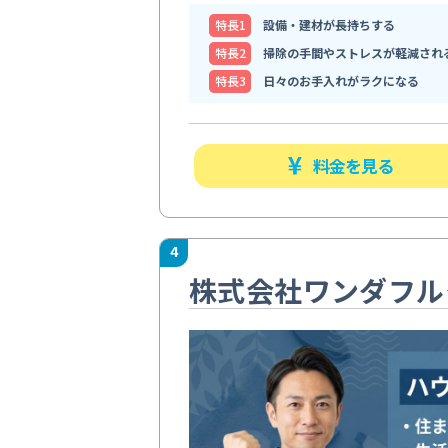
特⻑1
設備・建材が長持ちする
特⻑2
掃除の手間やストレスが軽減され
特⻑3
日々のお手入れがラクになる
料金を見る
4
株式会社ワンダフル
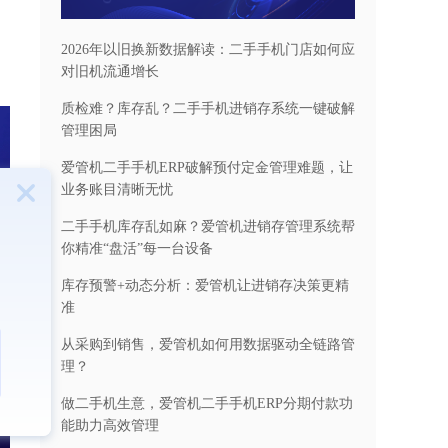
2026年以旧换新数据解读：二手手机门店如何应
对旧机流通增长
质检难？库存乱？二手手机进销存系统一键破解
管理困局
爱管机二手手机ERP破解预付定金管理难题，让
业务账目清晰无忧
二手手机库存乱如麻？爱管机进销存管理系统帮
你精准“盘活”每一台设备
库存预警+动态分析：爱管机让进销存决策更精
准
从采购到销售，爱管机如何用数据驱动全链路管
理？
做二手机生意，爱管机二手手机ERP分期付款功
能助力高效管理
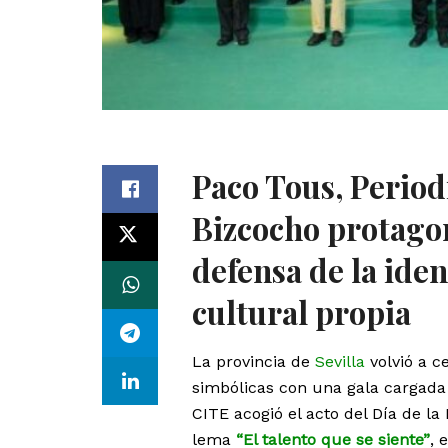
Paco Tous, Periodi
Bizcocho protago
defensa de la iden
cultural propia
La provincia de
Sevilla
volvió a c
simbólicas con una gala cargada 
CITE acogió el acto del Día de la
lema
“El talento que se siente”
, 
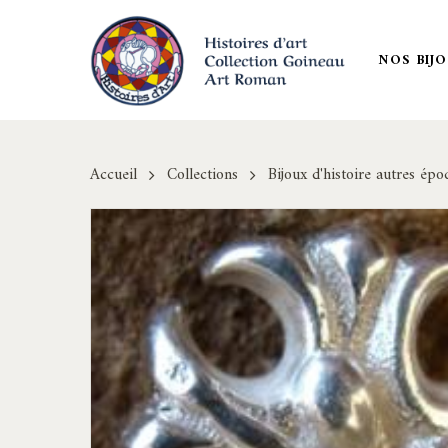
Skip
to
NOS BIJ
main
content
Accueil
Collections
Bijoux d'histoire autres épo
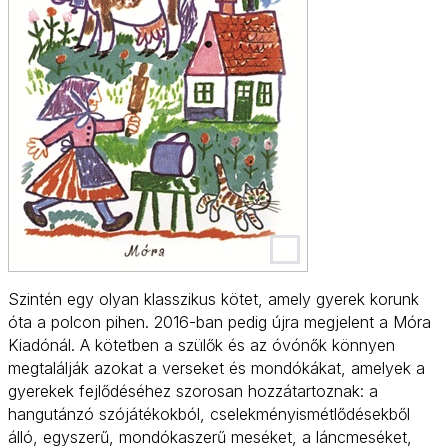
Szintén egy olyan klasszikus kötet, amely gyerek korunk
óta a polcon pihen. 2016-ban pedig újra megjelent a Móra
Kiadónál. A kötetben a szülők és az óvónők könnyen
megtalálják azokat a verseket és mondókákat, amelyek a
gyerekek fejlődéséhez szorosan hozzátartoznak: a
hangutánzó szójátékokból, cselekményismétlődésekből
álló, egyszerű, mondókaszerű meséket, a láncmeséket,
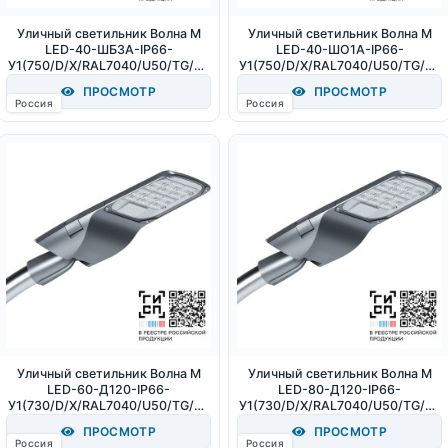
Уличный светильник Волна M
Уличный светильник Волна M
LED-40-ШБ3А-IP66-
LED-40-ШО1А-IP66-
У1(750/D/X/RAL7040/U50/TG/PR
У1(750/D/X/RAL7040/U50/TG/PR
O/G2) (СТ-1) 40Вт 6200Лм
O/G2) (СТ-1) 40Вт 6200Лм
ПРОСМОТР
ПРОСМОТР
5000К IP66
5000К IP66
Россия
Россия
Уличный светильник Волна M
Уличный светильник Волна M
LED-60-Д120-IP66-
LED-80-Д120-IP66-
У1(730/D/X/RAL7040/U50/TG/PR
У1(730/D/X/RAL7040/U50/TG/PR
O/G2) (СТ-1) 60Вт 9300Лм
O/G2) (СТ-1) 80Вт 12400Лм
ПРОСМОТР
ПРОСМОТР
3000К IP66
3000К IP66
Россия
Россия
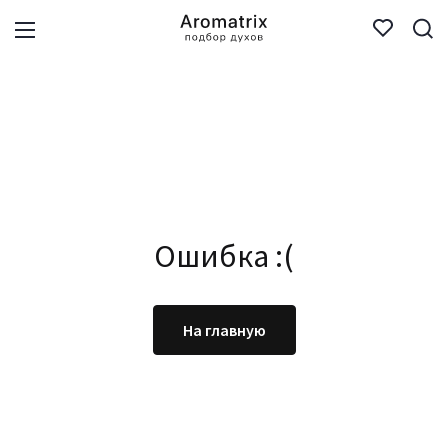
Ошибка :(
На главную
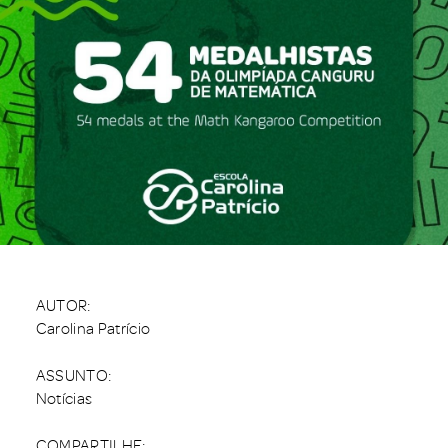
AUTOR:
Carolina Patrício
ASSUNTO:
Notícias
COMPARTILHE:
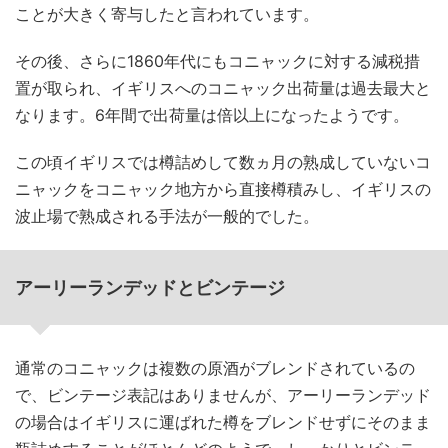
ことが大きく寄与したと言われています。
その後、さらに1860年代にもコニャックに対する減税措
置が取られ、イギリスへのコニャック出荷量は過去最大と
なります。6年間で出荷量は倍以上になったようです。
この頃イギリスでは樽詰めして数ヵ月の熟成していないコ
ニャックをコニャック地方から直接樽積みし、イギリスの
波止場で熟成される手法が一般的でした。
アーリーランデッドとビンテージ
通常のコニャックは複数の原酒がブレンドされているの
で、ビンテージ表記はありませんが、アーリーランデッド
の場合はイギリスに運ばれた樽をブレンドせずにそのまま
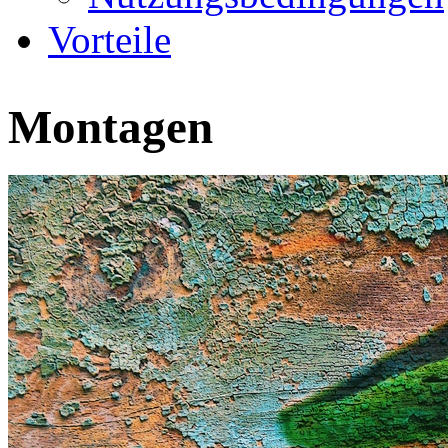
Vorteile
Montagen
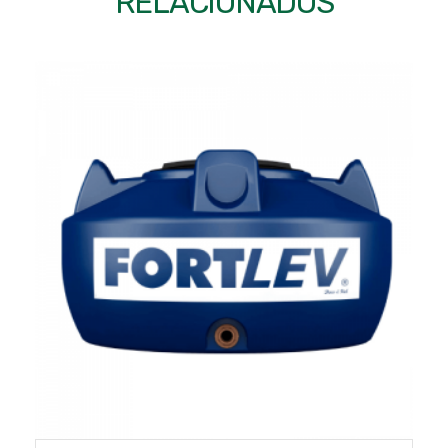
RELACIONADOS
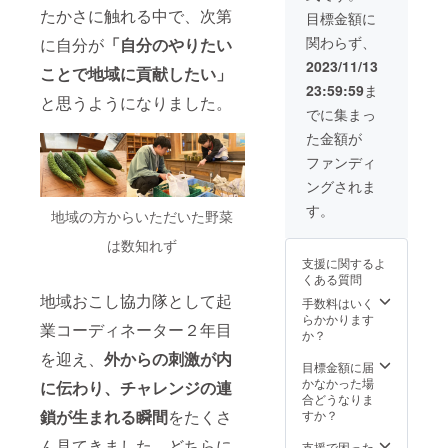
です。
あなた
ケット
す。ま
たかさに触れる中で、次第
ツアー
目標金額に
の町に
で宿泊
たチラ
以外の
関わらず、
に自分が
「自分のやりたい
も
の予約
シやパ
移動は
SLOW
や購入
ンフ
ご自身
2023/11/13
ことで地域に貢献したい
」
HOUSE
などは
レット
でお願
23:59:59
ま
ができ
できま
を1年間
いしま
と思うようになりました。
ちゃう
せんの
置かせ
す。 ＊
でに集まっ
か
でご了
ていた
宿泊場
た金額が
も！？
承くだ
だきま
所もご
＼こん
さい。
す。 ◆
案内さ
ファンディ
な人に
※また別
送料は
せてい
ングされま
オスス
途メー
自己負
ただき
メ／ ・
ルでご
担とな
ます。
す。
地域の方からいただいた野菜
自分の
連絡の
ります
別施設
地域で
上、
のでご
希望の
は数知れず
イベン
zoom等
了承く
場合は
支援に関するよ
トを開
で使用
ださ
ご相談
くある質問
催した
用途を
い。 ◆
くださ
地域おこし協力隊として起
い ・開
お伺い
正式な
手数料はいく
い。 ＊
催予定
いたし
企業名
らかかります
備考欄
業コーディネーター２年目
のイベ
ます。
を備考
か？
にお名
ントと
欄に記
前と居
を迎え、
外からの刺激が内
マッチ
載くだ
目標金額に届
住地の
しそう
さい。
かなかった場
都道府
に伝わり、チャレンジの連
・ゲス
後日
合どうなりま
県を記
トハウ
メール
鎖が生まれる瞬間
をたくさ
すか？
入して
スを立
にてロ
下さ
ん見てきました。どちらに
ち上げ
ゴデー
支援で困った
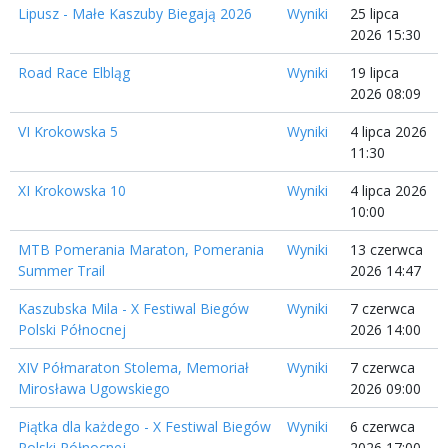
Lipusz - Małe Kaszuby Biegają 2026
Wyniki
25 lipca
2026 15:30
Road Race Elbląg
Wyniki
19 lipca
2026 08:09
VI Krokowska 5
Wyniki
4 lipca 2026
11:30
XI Krokowska 10
Wyniki
4 lipca 2026
10:00
MTB Pomerania Maraton, Pomerania
Wyniki
13 czerwca
Summer Trail
2026 14:47
Kaszubska Mila - X Festiwal Biegów
Wyniki
7 czerwca
Polski Północnej
2026 14:00
XIV Półmaraton Stolema, Memoriał
Wyniki
7 czerwca
Mirosława Ugowskiego
2026 09:00
Piątka dla każdego - X Festiwal Biegów
Wyniki
6 czerwca
Polski Północnej
2026 17:00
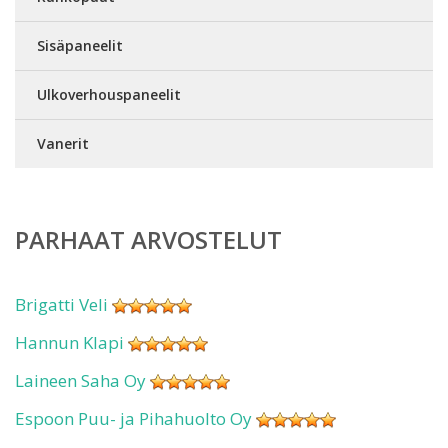
Sisäpaneelit
Ulkoverhouspaneelit
Vanerit
PARHAAT ARVOSTELUT
Brigatti Veli
Hannun Klapi
Laineen Saha Oy
Espoon Puu- ja Pihahuolto Oy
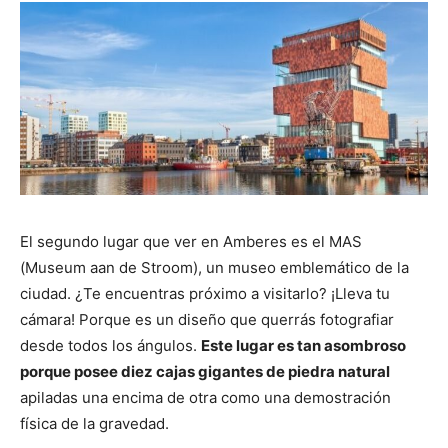
El segundo lugar que ver en Amberes es el MAS
(Museum aan de Stroom), un museo emblemático de la
ciudad. ¿Te encuentras próximo a visitarlo? ¡Lleva tu
cámara! Porque es un diseño que querrás fotografiar
desde todos los ángulos.
Este lugar es tan asombroso
porque posee diez cajas gigantes de piedra natural
apiladas una encima de otra como una demostración
física de la gravedad.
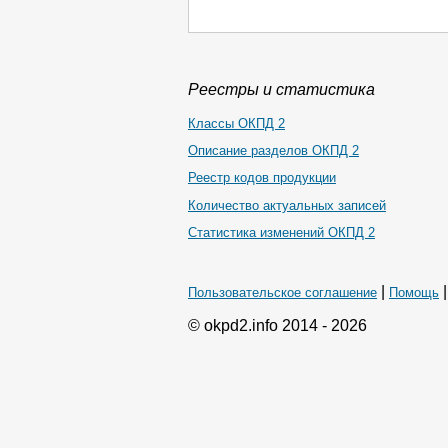
Реестры и статистика
Классы ОКПД 2
Описание разделов ОКПД 2
Реестр кодов продукции
Количество актуальных записей
Статистика изменений ОКПД 2
|
Пользовательское соглашение
Помощь
© okpd2.info 2014 - 2026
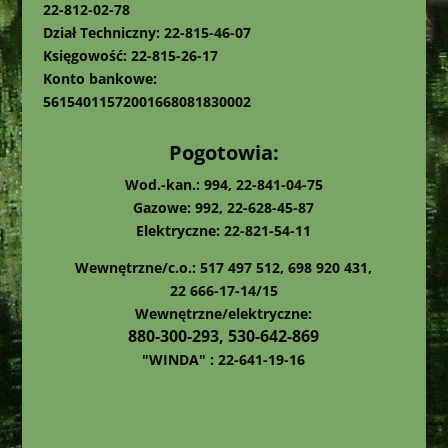
22-812-02-78
Dział Techniczny: 22-815-46-07
Księgowość: 22-815-26-17
Konto bankowe:
56154011572001668081830002
Pogotowia:
Wod.-kan.: 994, 22-841-04-75
Gazowe: 992, 22-628-45-87
Elektryczne: 22-821-54-11
Wewnętrzne/c.o.: 517 497 512, 698 920 431,
22 666-17-14/15
Wewnętrzne/elektryczne:
880-300-293, 530-642-869
"WINDA" : 22-641-19-16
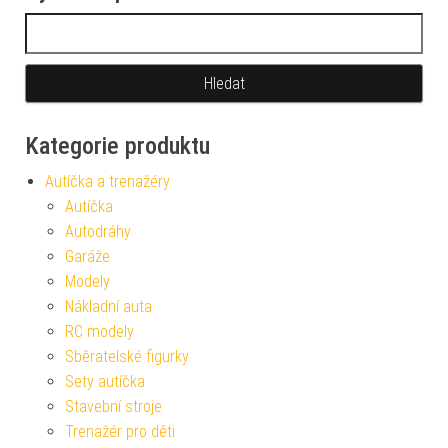
Vyhledávání
Kategorie produktu
Autíčka a trenažéry
Autíčka
Autodráhy
Garáže
Modely
Nákladní auta
RC modely
Sběratelské figurky
Sety autíčka
Stavební stroje
Trenažér pro děti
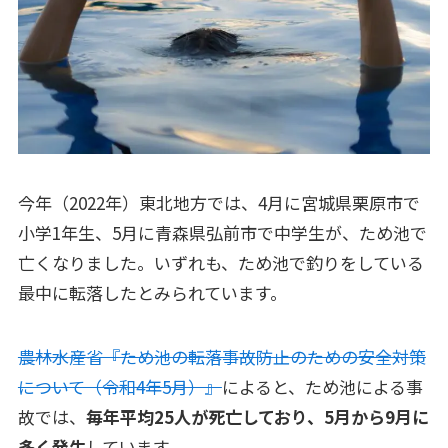
今年（2022年）東北地方では、4月に宮城県栗原市で
小学1年生、5月に青森県弘前市で中学生が、ため池で
亡くなりました。いずれも、ため池で釣りをしている
最中に転落したとみられています。
農林水産省『ため池の転落事故防⽌のための安全対策
について（令和4年5月）』
によると、ため池による事
故では、
毎年平均25人が死亡しており、5月から9月に
多く発生
しています。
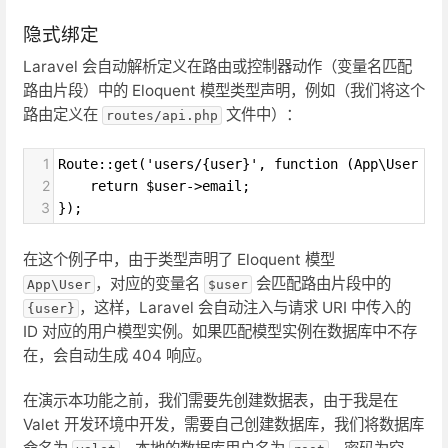
隐式绑定
Laravel 会自动解析定义在路由或控制器动作（变量名匹配
路由片段）中的 Eloquent 模型类型声明，例如（我们将这个
路由定义在
文件中）：
routes/api.php
1
Route::get('users/{user}', function (App\User $u
2
    return $user->email;
3
});
在这个例子中，由于类型声明了 Eloquent 模型
，对应的变量名
会匹配路由片段中的
App\User
$user
，这样，Laravel 会自动注入与请求 URI 中传入的
{user}
ID 对应的用户模型实例。如果匹配模型实例在数据库中不存
在，会自动生成 404 响应。
在演示本功能之前，我们需要先创建数据表，由于我是在
Valet 开发环境中开发，需要自己创建数据库，我们将数据库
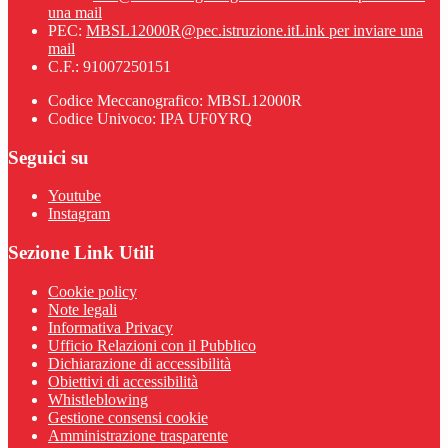
una mail
PEC:
MBSL12000R@pec.istruzione.it
Link per inviare una
mail
C.F.: 91007250151
Codice Meccanografico: MBSL12000R
Codice Univoco: IPA UF0YRQ
Seguici su
Youtube
Instagram
Sezione Link Utili
Cookie policy
Note legali
Informativa Privacy
Ufficio Relazioni con il Pubblico
Dichiarazione di accessibilità
Obiettivi di accessibilità
Whistleblowing
Gestione consensi cookie
Amministrazione trasparente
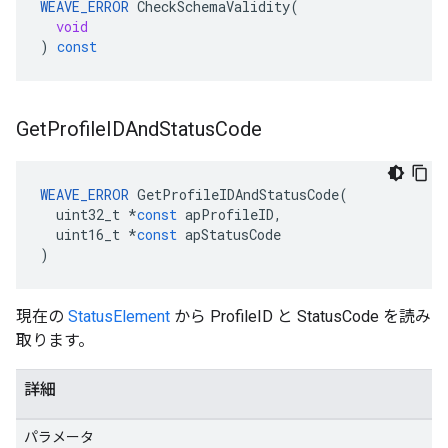
WEAVE_ERROR
CheckSchemaValidity
(
void
)
const
Get
Profile
IDAnd
Status
Code
WEAVE_ERROR
GetProfileIDAndStatusCode
(
uint32_t
*
const
apProfileID
,
uint16_t
*
const
apStatusCode
)
現在の
StatusElement
から ProfileID と StatusCode を読み
取ります。
詳細
パラメータ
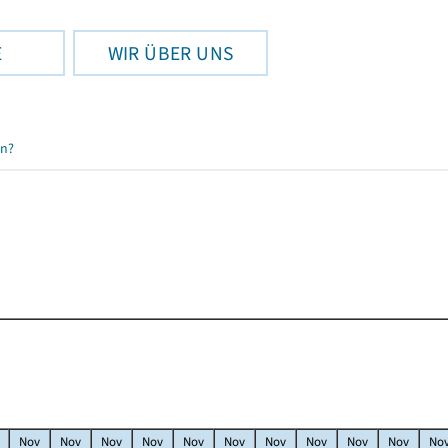
E
WIR ÜBER UNS
en?
Nov
Nov
Nov
Nov
Nov
Nov
Nov
Nov
Nov
Nov
No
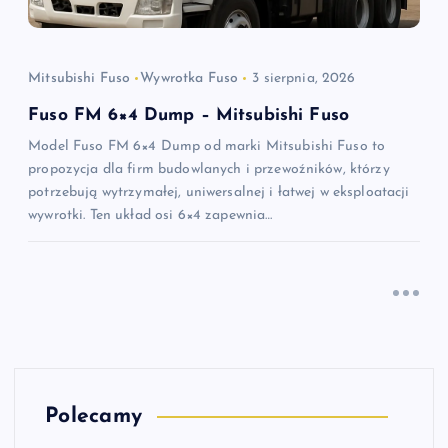
Mitsubishi Fuso
Wywrotka Fuso
3 sierpnia, 2026
Fuso FM 6×4 Dump – Mitsubishi Fuso
Model Fuso FM 6×4 Dump od marki Mitsubishi Fuso to
propozycja dla firm budowlanych i przewoźników, którzy
potrzebują wytrzymałej, uniwersalnej i łatwej w eksploatacji
wywrotki. Ten układ osi 6×4 zapewnia…
Polecamy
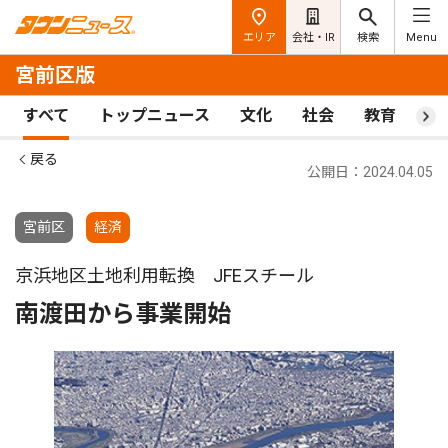
エリア
会社・IR
検索
Menu
宮前区版
すべて
トップニュース
文化
社会
教育
ス
戻る
公開日：2024.04.05
宮前区
経済
京浜地区土地利用転換 JFEスチール
南渡田から事業開始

● **Aim of the exercise**: Copy out the data above word for word, from the line containing "ことが大きく寄与したと言われています。" to the line containing "2014 - 2026", including both of those lines. Omit the pictures.

● **Task response**:
ことが大きく寄与したと言われています。
その後、さらに1860年代にもコニャックに対する減税措
置が取られ、イギリスへのコニャック出荷量は過去最大と
なります。6年間で出荷量は倍以上になったようです。
この頃イギリスでは樽詰めして数ヵ月の熟成していないコ
ニャックをコニャック地方から直接樽積みし、イギリスの
波止場で熟成される手法が一般的でした。
アーリーランデッドとビンテージ
通常のコニャックは複数の原酒がブレンドされているの
で、ビンテージ表記はありませんが、アーリーランデッド
の場合はイギリスに運ばれた樽をブレンドせずにそのまま
Vorteile
Montagen
RELACIONADOS
です。
あなた
ケット
す。ま
たかさに触れる中で、次第
ツアー
目標金額に
の町に
で宿泊
たチラ
以外の
関わらず、
に自分が
「自分のやりたい
も
の予約
シやパ
移動は
SLOW
や購入
ンフ
ご自身
2023/11/13
ことで地域に貢献したい
」
HOUSE
などは
レット
でお願
23:59:59
ま
ができ
できま
を1年間
いしま
と思うようになりました。
ちゃう
せんの
置かせ
す。 ＊
でに集まっ
か
でご了
ていた
宿泊場
た金額が
も！？
承くだ
だきま
所もご
＼こん
さい。
す。 ◆
案内さ
ファンディ
な人に
※また別
送料は
せてい
ングされま
オスス
途メー
自己負
ただき
メ／ ・
ルでご
担とな
ます。
す。
地域の方からいただいた野菜
自分の
連絡の
ります
別施設
地域で
上、
のでご
希望の
は数知れず
イベン
zoom等
了承く
場合は
支援に関するよ
トを開
で使用
ださ
ご相談
くある質問
催した
用途を
い。 ◆
くださ
地域おこし協力隊として起
い ・開
お伺い
正式な
手数料はいく
い。 ＊
催予定
いたし
企業名
らかかります
備考欄
業コーディネーター２年目
のイベ
ます。
を備考
か？
にお名
ントと
欄に記
前と居
を迎え、
外からの刺激が内
マッチ
載くだ
目標金額に届
住地の
しそう
さい。
かなかった場
都道府
に伝わり、チャレンジの連
・ゲス
後日
合どうなりま
県を記
トハウ
メール
鎖が生まれる瞬間
をたくさ
すか？
入して
スを立
にてロ
下さ
ん見てきました。どちらに
ち上げ
ゴデー
支援で困った
Lipusz - Małe Kaszuby Biegają 2026
Wyniki
25 lipca
2026 15:30
Road Race Elbląg
Wyniki
19 lipca
2026 08:09
VI Krokowska 5
Wyniki
4 lipca 2026
11:30
XI Krokowska 10
Wyniki
4 lipca 2026
10:00
MTB Pomerania Maraton, Pomerania
Wyniki
13 czerwca
Summer Trail
2026 14:47
Kaszubska Mila - X Festiwal Biegów
Wyniki
7 czerwca
Polski Północnej
2026 14:00
XIV Półmaraton Stolema, Memoriał
Wyniki
7 czerwca
Mirosława Ugowskiego
2026 09:00
Piątka dla każdego - X Festiwal Biegów
Wyniki
6 czerwca
Polski Północnej
2026 17:00
Sisäpaneelit
Ulkoverhouspaneelit
Vanerit
PARHAAT ARVOSTELUT
Brigatti Veli
Hannun Klapi
Laineen Saha Oy
Espoon Puu- ja Pihahuolto Oy
El segundo lugar que ver en Amberes es el MAS
(Museum aan de Stroom), un museo emblemático de la
ciudad. ¿Te encuentras próximo a visitarlo? ¡Lleva tu
cámara! Porque es un diseño que querrás fotografiar
desde todos los ángulos.
Este lugar es tan asombroso
porque posee diez cajas gigantes de piedra natural
apiladas una encima de otra como una demostración
física de la gravedad.
Реестры и статистика
Классы ОКПД 2
Описание разделов ОКПД 2
Реестр кодов продукции
Количество актуальных записей
Статистика изменений ОКПД 2
|
Пользовательское соглашение
Помощь
© okpd2.info 2014 - 2026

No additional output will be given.